I discovered Agnes Mallory through Andrew Klavan’s memoir, A Great Good Thing. Reading that memoir gave me a deeper understanding of the symbolism and themes woven into this novel—themes I may not have fully appreciated had I not read the memoir first.
This isn’t the typical page-turner or conventional mystery you might expect from an Edgar Award winner. Instead, Agnes Mallory is a slow, somber unraveling. What ultimately sets it apart is its haunting meditation on the limits of art in the face of true evil.
Klavan suggests that some horrors—like the Holocaust—are so vast and so unspeakable that they defy representation. Art, no matter how beautiful, cannot contain them. The only honest response is destruction: to burn the art, to let it vanish, just as the millions who died in the Holocaust were erased. In that void, the absence itself becomes the truest memorial—a silence more chilling than any image or word could ever hope to capture.

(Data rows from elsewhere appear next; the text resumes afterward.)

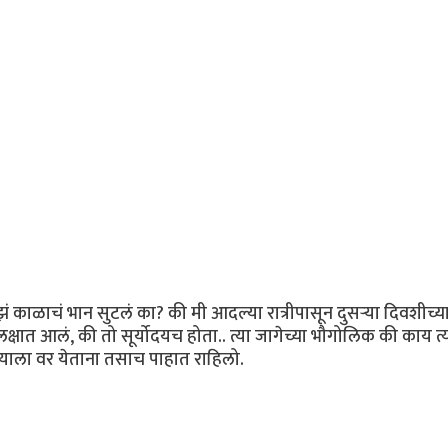
 काळाचं भान सुटलं का? की मी आदल्या रात्रीपासून दुसर्‍या दिवशीच्य
लक्षात आलं, की तो सूर्योदयच होता.. त्या जागेच्या भौगोलिक की काय त्
त्याला वर येताना तसाच पाहात राहिलो.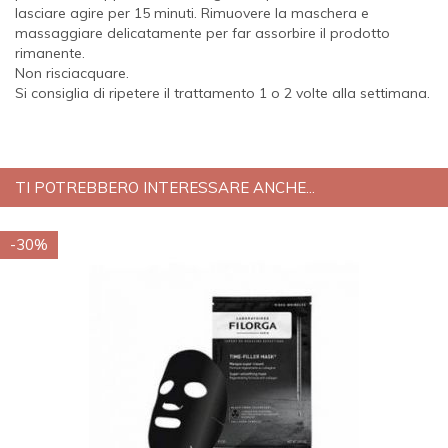
lasciare agire per 15 minuti. Rimuovere la maschera e
massaggiare delicatamente per far assorbire il prodotto
rimanente.
Non risciacquare.
Si consiglia di ripetere il trattamento 1 o 2 volte alla settimana.
TI POTREBBERO INTERESSARE ANCHE...
-30%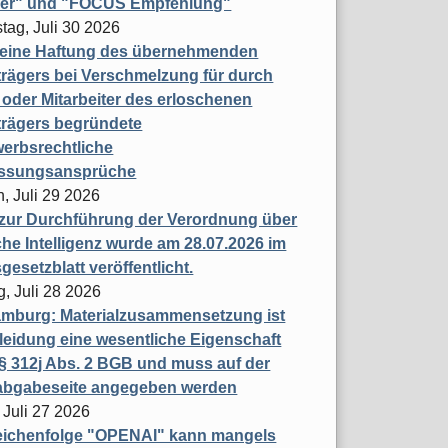
ner" und "FOCUS Empfehlung"
tag, Juli 30 2026
eine Haftung des übernehmenden
rägers bei Verschmelzung für durch
oder Mitarbeiter des erloschenen
trägers begründete
erbsrechtliche
assungsansprüche
, Juli 29 2026
 zur Durchführung der Verordnung über
che Intelligenz wurde am 28.07.2026 im
esetzblatt veröffentlicht.
g, Juli 28 2026
mburg: Materialzusammensetzung ist
leidung eine wesentliche Eigenschaft
 312j Abs. 2 BGB und muss auf der
labgabeseite angegeben werden
 Juli 27 2026
eichenfolge "OPENAI" kann mangels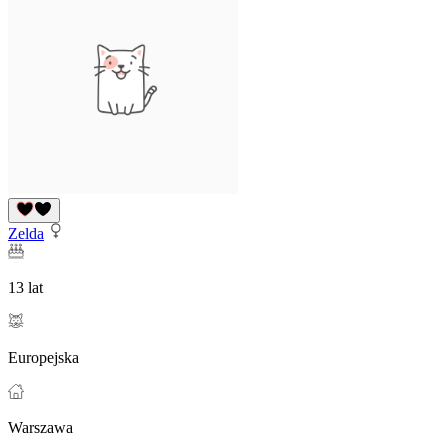
Zelda
13 lat
Europejska
Warszawa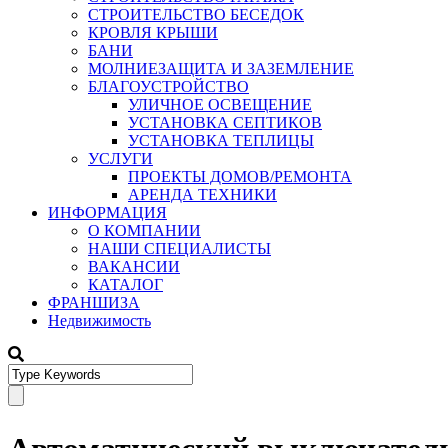
СТРОИТЕЛЬСТВО БЕСЕДОК
КРОВЛЯ КРЫШИ
БАНИ
МОЛНИЕЗАЩИТА И ЗАЗЕМЛЕНИЕ
БЛАГОУСТРОЙСТВО
УЛИЧНОЕ ОСВЕЩЕНИЕ
УСТАНОВКА СЕПТИКОВ
УСТАНОВКА ТЕПЛИЦЫ
УСЛУГИ
ПРОЕКТЫ ДОМОВ/РЕМОНТА
АРЕНДА ТЕХНИКИ
ИНФОРМАЦИЯ
О КОМПАНИИ
НАШИ СПЕЦИАЛИСТЫ
ВАКАНСИИ
КАТАЛОГ
ФРАНШИЗА
Недвижимость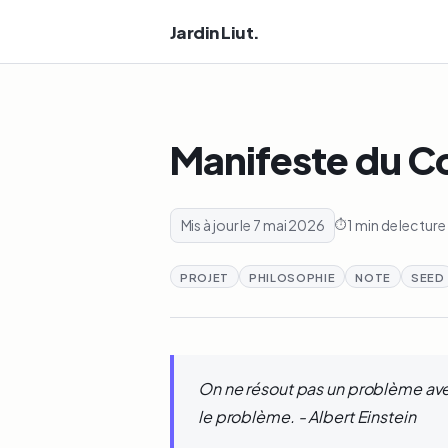
Jardin Liut.
Manifeste du C
Mis à jour le 7 mai 2026
1 min de lecture
PROJET
PHILOSOPHIE
NOTE
SEED
On ne résout pas un problème av
le problème.
- Albert Einstein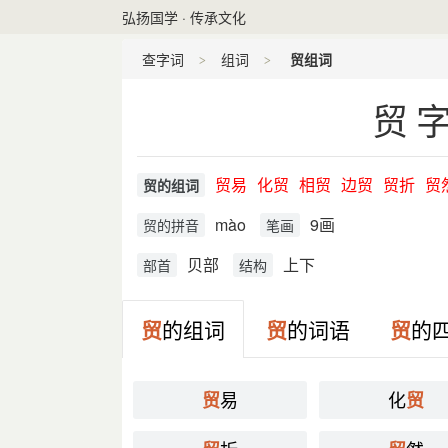
弘扬国学 · 传承文化
查字词
组词
贸组词
贸
贸易
化贸
相贸
边贸
贸折
贸
贸的组词
mào
9画
贸的拼音
笔画
贝部
上下
部首
结构
贸
的组词
贸
的词语
贸
的
易
化
贸
贸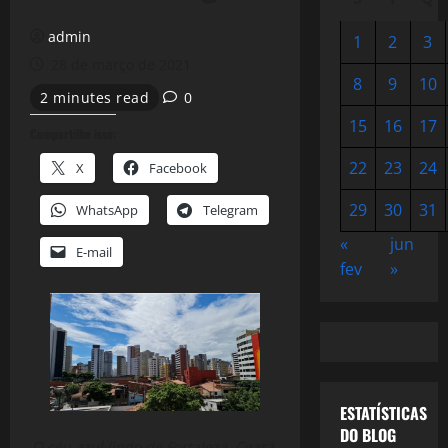
admin
1
2
3
28 de março de 2021
8
9
10
2 minutes read
0
15
16
17
Compartilhe isso:
22
23
24
X
Facebook
29
30
31
WhatsApp
Telegram
«
jun
E-mail
fev
»
ESTATÍSTICAS
DO BLOG
O céu azul lindo de Fortaleza, Ceará.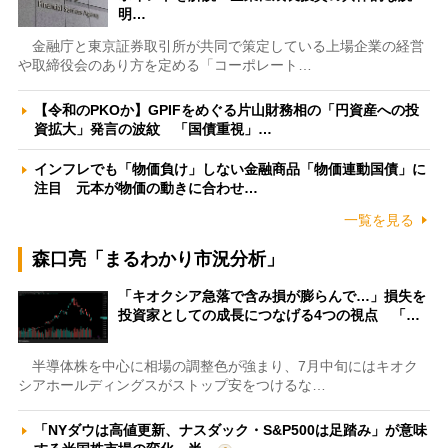
明…
金融庁と東京証券取引所が共同で策定している上場企業の経営
や取締役会のあり方を定める「コーポレート…
【令和のPKOか】GPIFをめぐる片山財務相の「円資産への投
資拡大」発言の波紋 「国債重視」…
インフレでも「物価負け」しない金融商品「物価連動国債」に
注目 元本が物価の動きに合わせ…
一覧を見る
森口亮「まるわかり市況分析」
「キオクシア急落で含み損が膨らんで…」損失を
投資家としての成長につなげる4つの視点 「…
半導体株を中心に相場の調整色が強まり、7月中旬にはキオク
シアホールディングスがストップ安をつけるな…
「NYダウは高値更新、ナスダック・S&P500は足踏み」が意味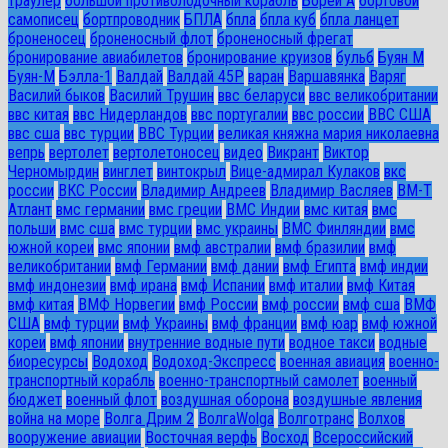
траулер
большой противолодочный корабль
Борей А
бортовой
самописец
бортпроводник
БПЛА
бпла
бпла куб
бпла ланцет
броненосец
броненосный флот
броненосный фрегат
бронирование авиабилетов
бронирование круизов
бульб
Буян М
Буян-М
Бэлла-1
Валдай
Валдай 45Р
варан
Варшавянка
Варяг
Василий быков
Василий Трушин
ввс беларуси
ввс великобритании
ввс китая
ввс Нидерландов
ввс португалии
ввс россии
ВВС США
ввс сша
ввс турции
ВВС Турции
великая княжна мария николаевна
вепрь
вертолет
вертолетоносец
видео
Викрант
Виктор
Черномырдин
винглет
винтокрыл
Вице-адмирал Кулаков
вкс
россии
ВКС России
Владимир Андреев
Владимир Васляев
ВМ-Т
Атлант
вмс германии
вмс греции
ВМС Индии
вмс китая
вмс
польши
вмс сша
вмс турции
вмс украины
ВМС Финляндии
вмс
южной кореи
вмс японии
вмф австралии
вмф бразилии
вмф
великобритании
вмф Германии
вмф дании
вмф Египта
вмф индии
вмф индонезии
вмф ирана
вмф Испании
вмф италии
вмф Китая
вмф китая
ВМФ Норвегии
вмф России
вмф россии
вмф сша
ВМФ
США
вмф турции
вмф Украины
вмф франции
вмф юар
вмф южной
кореи
вмф японии
внутренние водные пути
водное такси
водные
биоресурсы
Водоход
Водоход-Экспресс
военная авиация
военно-
транспортный корабль
военно-транспортный самолет
военный
бюджет
военный флот
воздушная оборона
воздушные явления
война на море
Волга Дрим 2
ВолгаWolga
Волготранс
Волхов
вооружение авиации
Восточная верфь
Восход
Всероссийский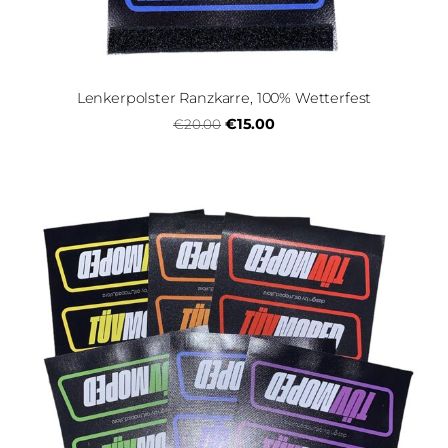
Lenkerpolster Ranzkarre, 100% Wetterfest
€15.00
€20.00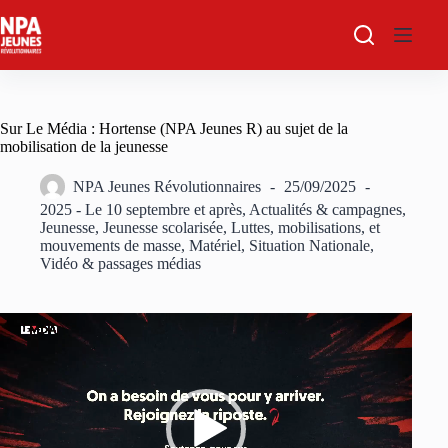
Passer
au
contenu
Sur Le Média : Hortense (NPA Jeunes R) au sujet de la
mobilisation de la jeunesse
NPA Jeunes Révolutionnaires
25/09/2025
2025 - Le 10 septembre et après
,
Actualités & campagnes
,
Jeunesse
,
Jeunesse scolarisée
,
Luttes, mobilisations, et
mouvements de masse
,
Matériel
,
Situation Nationale
,
Vidéo & passages médias
Lecteur
vidéo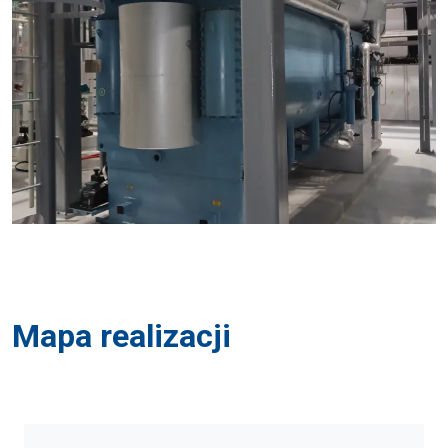
Mapa realizacji
Najedź na województwo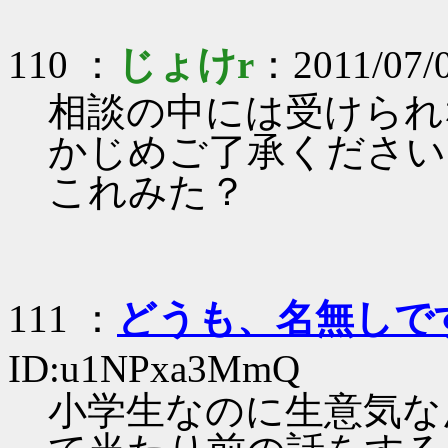
110 ：
じょけr
：2011/07/
相談の中には受けられ
かじめご了承ください
これみた？
111 ：
どうも、名無しで
ID:u1NPxa3MmQ
小学生なのに生意気な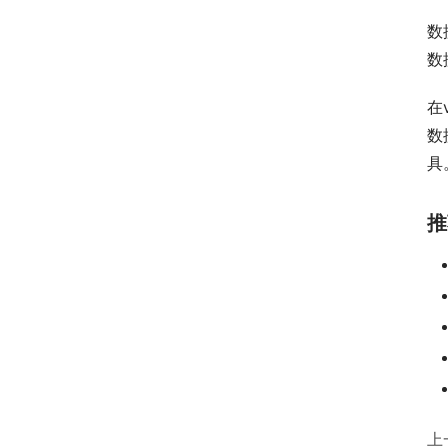
数
数
在
数
具
推
上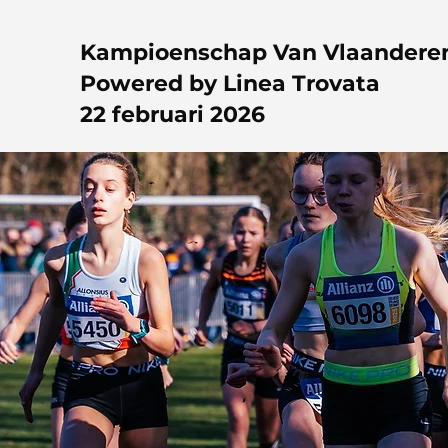
Kampioenschap Van Vlaanderen
Powered by Linea Trovata
22 februari 2026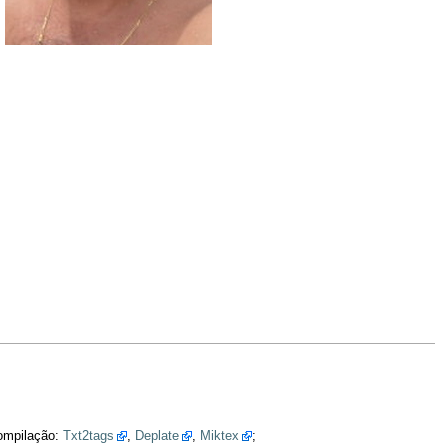
compilação:
Txt2tags
,
Deplate
,
Miktex
;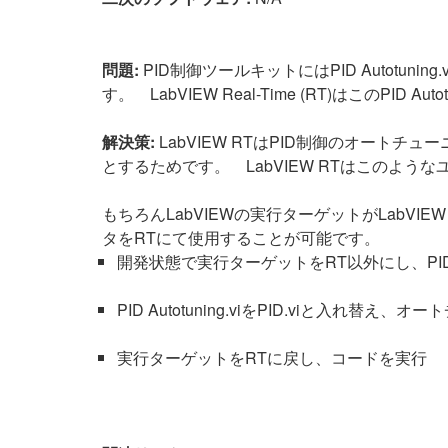
問題:
PID制御ツールキットにはPID Autotu
す。 LabVIEW Real-Time (RT)はこのPID A
解決策:
LabVIEW RTはPID制御のオートチ
とするためです。 LabVIEW RTはこのよ
もちろんLabVIEWの実行ターゲットがLabVIE
タをRTにて使用することが可能です。
開発状態で実行ターゲットをRT以外にし、PID Au
PID Autotuning.viをPID.viと入れ
実行ターゲットをRTに戻し、コードを実行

I noticed that only one person who marked this book as read and rated it gave an opinion on it, and even that one comment was brief and vague. From the time I was about half way through the book, I began to wonder what in the world I was going to say about it. It's not a terrible book, but it isn't very good either. If all the rambling thoughts leading nowhere were removed from the body of work, there would be very little left to read. The book may be called Agnes Mallory, but the story is really about Harry Bernard and the relationship he developed with Agnes when they were children. It seems as though he is drawn to Agnes because she's strange, although what she is as a child in no way prepares either Harry or the reader for what she becomes as an adult. Agnes' father is a Holocaust survivor, and during her childhood Agnes takes on the responsibility of trying to make her father less remote by distracting him from living with past memories of a daughter he lost during a Nazi attack on his village. This could have been a very emotional story had Klaven only stayed with a plot and expanded on it following Agnes and Harry through to adulthood. Instead it's more of an exercise in vocabulary showmanship (some words were not listed in my Kindle Dictionaries at all) and an attempt to find something profound to say about the most trivial objects, scenery, or events. I've read other novels by Andrew Klaven, and for me they were riveting. I was disappointed with Agnes Mallory mainly because when I finally finished it, I couldn't begin to explain the point of it. Because of that, I wouldn't know to whom I could recommend this book. I have another book by Andrew Klaven in my TBR pile. I hope it's better than this one.
2.5 stars This is an all right book, but nothing particularly memorable. I want my mysteries to be a bit more mysterious or my characters more compelling. This had neither.
I voluntarily reviewed a complimentary copy of this book.
This book kept drawing me in for some reason. It is one that will stay with me for awhile. If I could give half stars I would give it a 3 1/2 star rating but I can't so I will settle for 3.